Start of EXTRACTED RECORDS

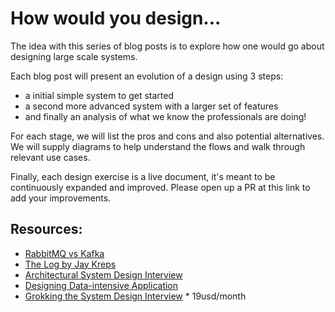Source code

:# How would you design...

The idea with this series of blog posts is to explore how one would go about designing
large scale systems.

Each blog post will present an evolution of a design using 3 steps:
- a initial simple system to get started
- a second more advanced system with a larger set of features
- and finally an analysis of what we know the professionals are doing!

For each stage, we will list the pros and cons and also potential alternatives.
We will supply diagrams to help understand the flows and walk through relevant use cases.

Finally, each design exercise is a live document, it's meant to be continuously
expanded and improved. Please open up a PR at this link to add your improvements.

## Resources:
- [RabbitMQ vs Kafka](https://jack-vanlightly.com/blog/2017/12/4/rabbitmq-vs-kafka-part-1-messaging-topologies)
- [The Log by Jay Kreps](https://engineering.linkedin.com/distributed-systems/log-what-every-software-engineer-should-know-about-real-time-datas-unifying)
- [Architectural System Design Interview](https://www.youtube.com/watch?v=ZgdS0EUmn70)
- [Designing Data-intensive Application](https://www.amazon.com/gp/product/1449373321/ref=as_li_qf_asin_il_tl?ie=UTF8&tag=zrecommended-20&creative=9325&linkCode=as2&creativeASIN=1449373321&linkId=e952e47e7b34669f81588b8c8c2c6466)
- [Grokking the System Design Interview](https://www.educative.io/courses/grokking-the-system-design-interview) * 19usd/month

End of EXTRACTED RECORDS

* WORK ITEM
If a line in the entries above has the word "about", copy it.

* EXERCISE OUTPUT
The idea with this series of blog posts is to explore how one would go about designing
- [The Log by Jay Kreps](https://engineering.linkedin.com/distributed-systems/log-what-every-software-engineer-should-know-about-real-time-datas-unifying)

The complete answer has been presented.